Shostakovich wrote the Leningrad Symphony while
fighting fires during the siege.
On the morning of June 22, 1941, Dmitri Shostakovich went to the Conservatory.
That day he sat on the committee which examined graduation candidates. The exams proceeded in festive humor until a sudden hush descended on the hall as someone dropped a one word note on the desk -- "war."
Like millions of others, Shostakovich was caught up in the turmoil that engulfed Russia.
On June 30 the formation of a civilian Emergency Volunteer Corps began in Leningrad. Shostakovich promptly joined up. A month later a TASS reporter took the now famous photo of the composer on duty wearing his fireman's uniform.

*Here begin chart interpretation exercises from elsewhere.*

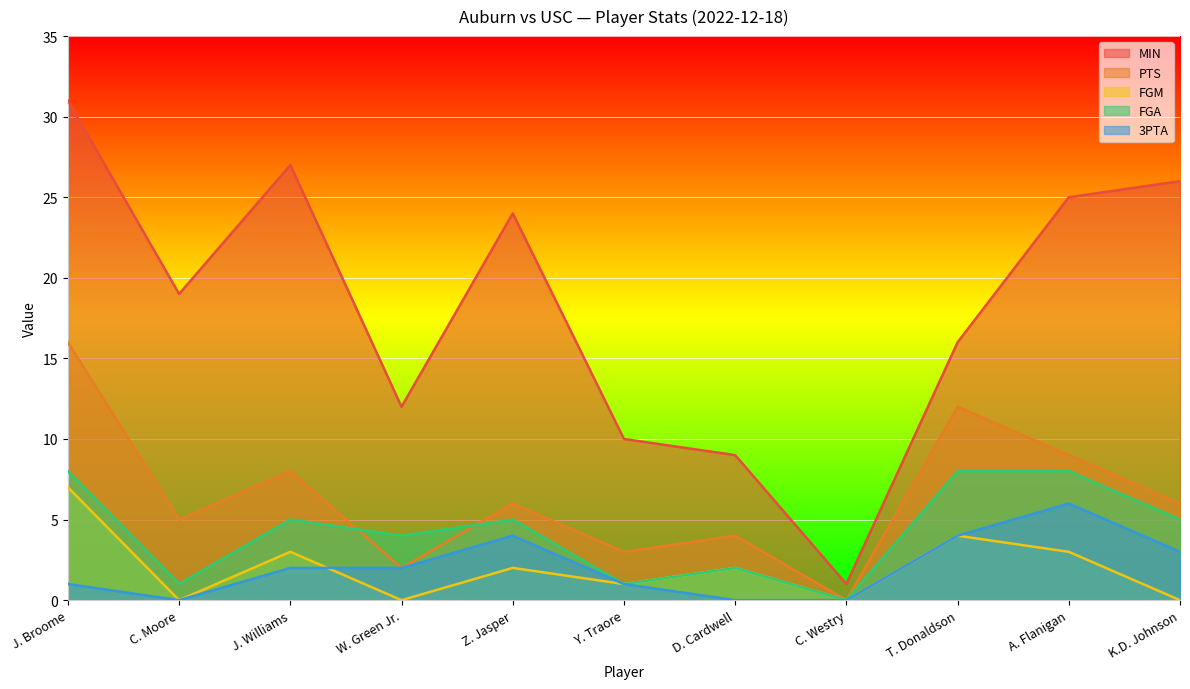

True or false: FGA and MIN intersect in this chart.

False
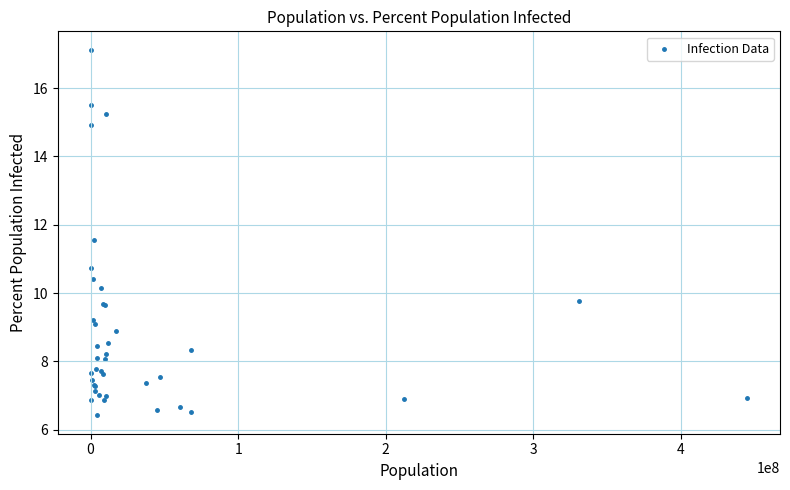

What Y value in the scatter plot is closest to 11?

10.7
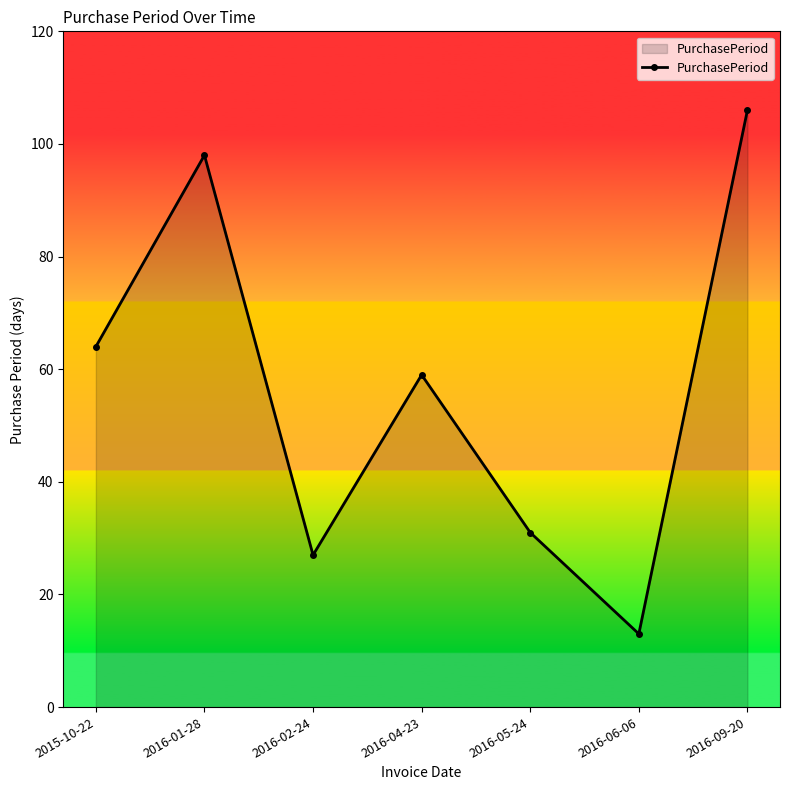

How many values are below 59?

3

Even while fire and destruction swept the country Shostakovich did not neglect his music. On August 29, the composer finished the complete draft of the first movement of his seventh symphony, after little less than a month and a half.
On September 8, the German army occupied Schlisselburg, cutting Leningrad off from the southeast. Fireman Shostakovich never saw as much fire as on that day, when clouds of smoke blotted out the sky.
At 7 am on September 17, Radio Committee editor Georgy Makogonenko called on Shostakovich. The composer was working on the last page of the second movement. Later that day Shostakovich went on the air.
"I speak to you from Leningrad at a time when brutal battle rages at its very gates... Two hours ago I finished the first two movements of a symphonic work. If I succeed in writing this composition well, if I manage to finish the third and fourth movements, then I may call it my seventh symphony.
"Why do I announce this? I announce this so that those listening to me now may know that life in our city goes on as usual ...."
This Monday, September 25, in observance of the composer's birthday, Maris Janssohns leads the Academic Symphony Orchestra of the Philharmonic in a performance of what became known as Shostakovich's "Leningrad" Symphony.
The symphony premiered in Kuybyshev (Samara), the city to which the bespectacled fireman was eventually evacuated, and where he completed the fourth movement. Performances soon followed in Moscow, and in still-besieged Leningrad. The score then journeyed in a roundabout manner first to London, and then to New York. Arturo Toscanini directed the American premiere in the Radio City Music Hall.
The overall tone of the first three movements is a warm affirmation of faith in life and the ultimate success of the city's defense, although in each movement there is a martial "interruption."
The sonata-design of the first movement is suspended by the relentless repetition, modeled after Ravel's "Bolero," of an innocuous march-tune over an unvaried drum tattoo, building in volume and texture to an awful crisis. And yet the march-tune, even when brayed out by the full brass choir, gives an impression not of an evil thing, but of a simple thing put to evil use.
The second movement begins in a gently wistful manner, as a somewhat sombre cousin to the "metronome" scherzo of the Beethoven Eighth. The trio is a shrewdly wrought struggle between music of bleak restlessness, and a march which seems initially to triumph over it.
The wind chorale and the string choir arioso of the third movement are astonishingly positive musical statements for a composer working in a city under such dire circumstances. The third movement contains some of Shostakovich's finest writing for the woodwinds, and it is music which earns its place in the repertory quite apart from the extraordinary conditions of its creation.
Perhaps ironically it is the fourth movement, written further away from the front-line, whose character is most deeply tinged with struggle. People in the heart of a crisis often shelve their sense of that crisis, and get on with the work at hand.
Also on Monday's program is Musorgsky's "Songs and Dances of Death" in Shostakovich's orchestration, sung by Marianna Tarasova.
Shostakovich's fascination with Musorgsky was deeply personal; in the '30s he prepared a new edition of "Boris Godunov," and re-orchestrated "The Khovansky Affair" in the late '50s. The orchestration of the "Songs and Dances of Death" was completed in the early '60s, and foreshadows a preoccupation with death in Shostakovich's own Fourteenth Symphony.
Death is the gruesome `hero' in four vividly depicted scenes. In "Lullaby," Death assures a grieving mother that he can sing more sweetly to her dying child. In "Serenade," Death sings beneath a young maiden's window, promising to free her from captivity. In "Trepak," Death covers an old drunkard in a blanket of forgetful snow. And at the last, Death is "The Field-Marshal," gloating over a battlefield strewn with the slain.